There is the occasional boss battle and these aren’t as satisfying as the regular gunplay. Rather they are tedious and frustrate you to a point where you will either shut down the game and walk away or destroy one of your controllers.
If you thought games like Deus EX and Ninja Gaiden required patience with boss battles, you haven’t played Binary Domain yet! The new element of gameplay in Binary Domain is the ability to issue voice command to you comrades. You can use a microphone but we preferred holding “L2” and selecting commands as barking orders in a microphone is not only silly, but the fact that the game wouldn’t get our Indian accent posed a problem as well.
With comrades always by your side, there is a trust meter that builds up. You can choose to say exactly what they want to hear and increase their trust or engage in friendly fire and give all the wrong responses to decrease it. Either way, you actions have very little control over the outcome. The story of the game isn’t going to change depending on your actions!
There is online play in Binary Domain as well. You have standard modes like death match and Binary Domain’s own take on Hoard Mode made famous by the Gears of War franchise.
Overall, the gameplay stays true to the tried and tested formula established by third person shooters these days and there is very little addition to keep you hooked let alone keep you coming back for more.
The graphics of the game aren’t the best in its genre but they aren’t bad by any means. The sceneries and environments you visit will give you a glimpse of what Tokyo may look like in the future -- a tech-savvy futuristic city on top with some underground resistance thrown into the mix.
Even though the overall look of the game stands at par with any third person shooter what really catches your eye is how parts of the enemy robots fly off as you shoot them. In the heat of battle it is difficult to appreciate this but its present adds to the thrilling effects nonetheless.
Probably the only place where Binary Domain suffers is in its audio production. There is hardly any background score for the most part and this is a good thing as the nose of bullets tearing through metal and alloy is a lot more satisfying to here. The high octave moments or chase sequence is where the music comes alive and adds to the adrenalin rush.
So why is it bad? Well all these effects are washed down the drain when the cheesy voice acting kicks in. It's hard to relate to any of the characters, the cut scenes are downright silly and there isn’t enough substance to keep you hooked for long. Did we mention some of these in game videos are very long?

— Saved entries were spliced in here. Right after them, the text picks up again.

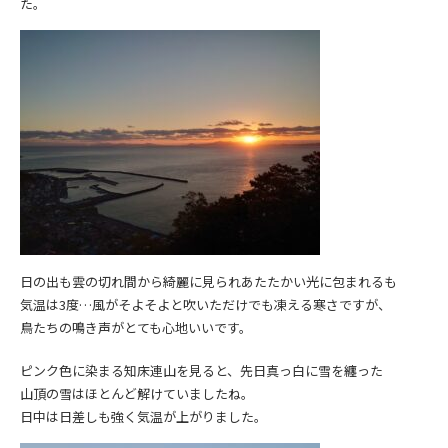
た。
日の出も雲の切れ間から綺麗に見られあたたかい光に包まれるも
気温は3度…風がそよそよと吹いただけでも凍える寒さですが、
鳥たちの鳴き声がとても心地いいです。
ピンク色に染まる知床連山を見ると、先日真っ白に雪を纏った
山頂の雪はほとんど解けていましたね。
日中は日差しも強く気温が上がりました。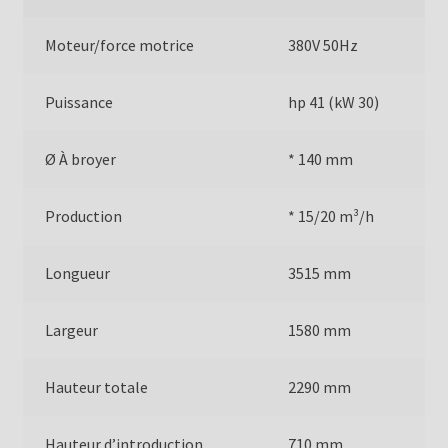
Moteur/force motrice
380V 50Hz
Puissance
hp 41 (kW 30)
Ø À broyer
* 140 mm
Production
* 15/20 m³/h
Longueur
3515 mm
Largeur
1580 mm
Hauteur totale
2290 mm
Hauteur d’introduction
710 mm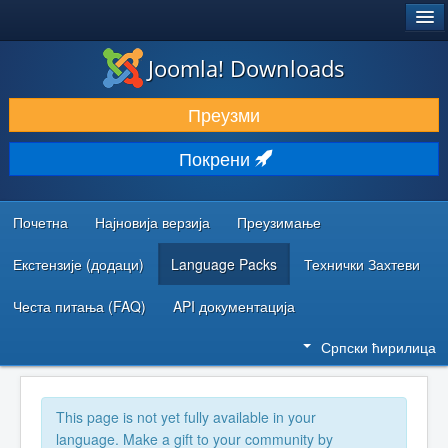
®
JOOMLA!
Joomla! Downloads
ПРЕУЗИМАЊЕ И ПРОШИРЕЊА (ЕКСТЕНЗИЈЕ)
Преузми
ОТКРИЈТЕ И НАУЧИТЕ
Покрени
ЗАЈЕДНИЦА И ПОДРШКА
РЕСУРСИ ЗА РАЗВОЈ
Почетна
Најновија верзија
Преузимање
Екстензије (додаци)
Language Packs
Технички Захтеви
Честа питања (FAQ)
API документација
Српски ћирилица
This page is not yet fully available in your
language. Make a gift to your community by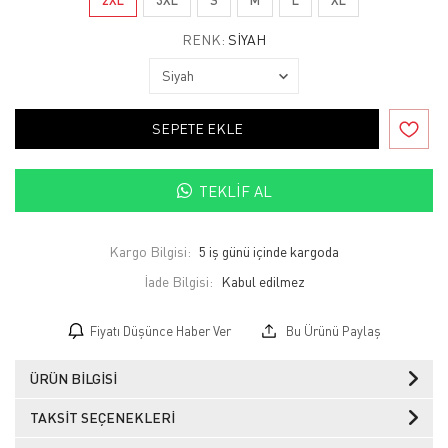
RENK:
SIYAH
SEPETE EKLE
TEKLIF AL
Kargo Bilgisi:
5 iş günü içinde kargoda
İade Bilgisi:
Fiyatı Düşünce Haber Ver
Bu Ürünü Paylaş
ÜRÜN BILGISI
TAKSIT SEÇENEKLERI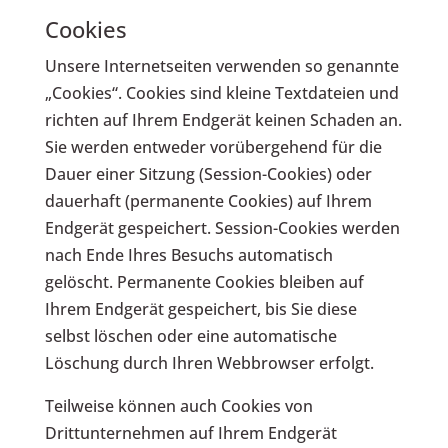
Cookies
Unsere Internetseiten verwenden so genannte
„Cookies“. Cookies sind kleine Textdateien und
richten auf Ihrem Endgerät keinen Schaden an.
Sie werden entweder vorübergehend für die
Dauer einer Sitzung (Session-Cookies) oder
dauerhaft (permanente Cookies) auf Ihrem
Endgerät gespeichert. Session-Cookies werden
nach Ende Ihres Besuchs automatisch
gelöscht. Permanente Cookies bleiben auf
Ihrem Endgerät gespeichert, bis Sie diese
selbst löschen oder eine automatische
Löschung durch Ihren Webbrowser erfolgt.
Teilweise können auch Cookies von
Drittunternehmen auf Ihrem Endgerät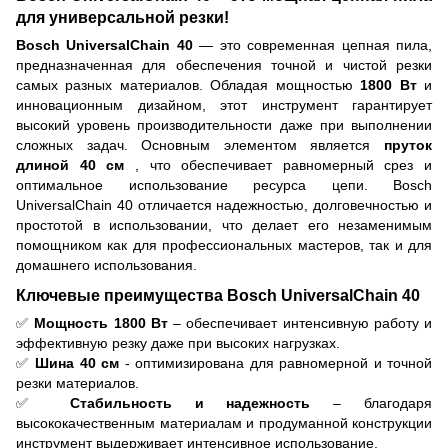
для универсальной резки!
Bosch UniversalChain 40
— это современная цепная пила,
предназначенная для обеспечения точной и чистой резки
самых разных материалов. Обладая мощностью
1800 Вт
и
инновационным дизайном, этот инструмент гарантирует
высокий уровень производительности даже при выполнении
сложных задач. Основным элементом является
пруток
длиной 40 см
, что обеспечивает равномерный срез и
оптимальное использование ресурса цепи. Bosch
UniversalChain 40 отличается надежностью, долговечностью и
простотой в использовании, что делает его незаменимым
помощником как для профессиональных мастеров, так и для
домашнего использования.
Ключевые преимущества Bosch UniversalChain 40
✅
Мощность 1800 Вт
– обеспечивает интенсивную работу и
эффективную резку даже при высоких нагрузках.
✅
Шина 40 см
- оптимизирована для равномерной и точной
резки материалов.
✅
Стабильность и надежность
– благодаря
высококачественным материалам и продуманной конструкции
инструмент выдерживает интенсивное использование.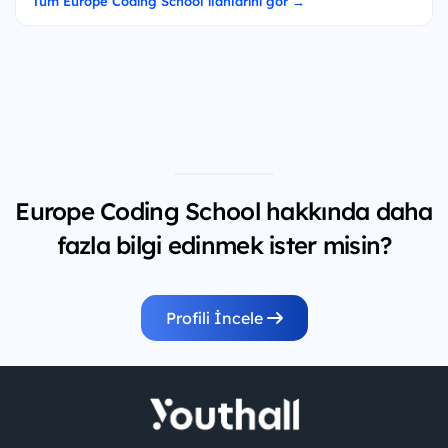
Tüm Europe Coding School ilanlarını gör →
Europe Coding School hakkında daha
fazla bilgi edinmek ister misin?
Profili İncele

Binary Domain is your run of the mill third person cover based shooting game. There are the occasional moments in the game where you will feel like Will Smith from I Robot but the satisfying feeling of shooting down robots comes to an end when the cut scenes and cheesy voice acting comes into play. If you have a local store where you can rent games, we suggest you do that as this game will be over before the weekend and there is very little to leave you coming back for more. It’s a pleasant one-time play through.
If you are in the market to pick up a third person shooter, we say take a look at the Gears of War trilogy or Vanquish along with Binary Domain before making your purchase decision.